An observational study with a case-control design was conducted to analyze the prevalence of cerebral venous thrombosis (CVT) in adenovirus vector-based COVID19 vaccine recipients. All published cases and case series between March 01 and April 30, 2021, were screened, and specific reports from the United States Centers for Disease Control and Prevention and the European Medicines Agency providing patient-level data were assessed. 77 cases of CVT were identified. Patients’ age was below 40 in 46.5%, below 60 in 95.8%, and between 60 and 69 years in 4.2% cases. 87.9% of women were affected by CVT.

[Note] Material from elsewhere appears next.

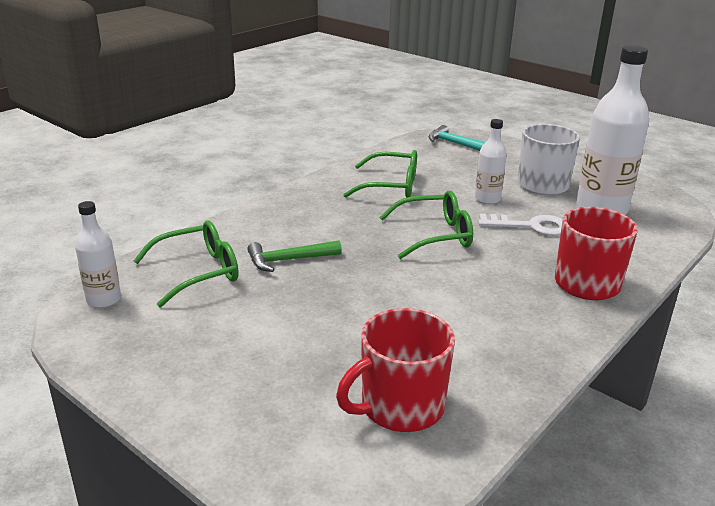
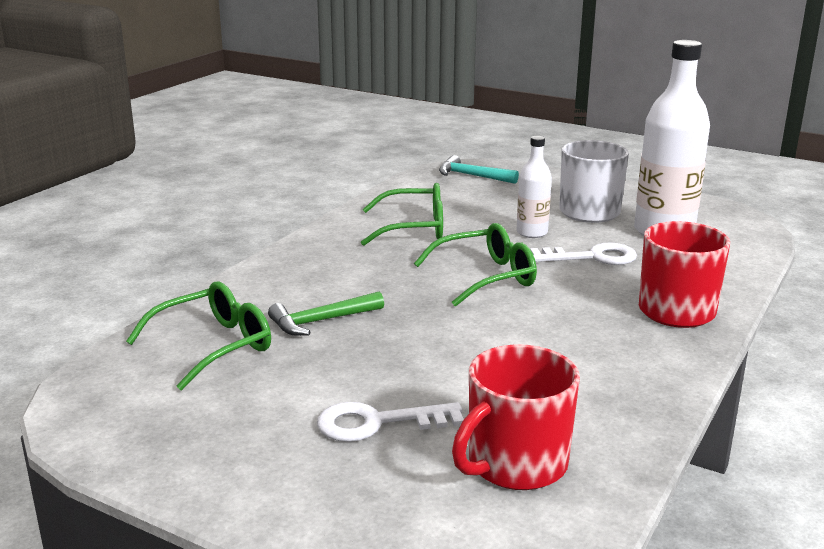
camera: 10 degrees left, 5 degrees down
(103, 299) = (104, 390): white bottle -> none
(301, 355) = (377, 423): none -> white key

Vaccine-associated CVT was lower in men. 5.2% of patients used contraceptives and 1.3% of patients received estrogen therapy. After vaccination, the first symptoms of CVT were observed in 8 days. 49.4% of the patients reported the presence of headaches. Among the patients with headaches, 92.1% of patients reported the presence of other systemic or neurological symptoms. Intracranial hemorrhage was present in 42.9% of cases, multiple location thrombosis was reported in 24.7% of cases, and 24.7% succumbed to the disease.
Headache attributed to vaccine-related cerebral venous sinus thrombosis was reported in patients on or after the 6th-day post-vaccination. The CVT-related clinical symptoms started earlier in patients with headaches when compared to patients without headaches. In patients with CVT, the presence of headache was associated with the presence of intracranial hemorrhage.
To conclude, delayed onset of headache following an adenovirus vector-based COVID-19 vaccine is associated with CVT. Patients with new-onset headache, 1 week after vaccination with an adenovirus vector-based vaccine, should receive a thorough clinical evaluation and CVT must be considered in the diagnostic work-up.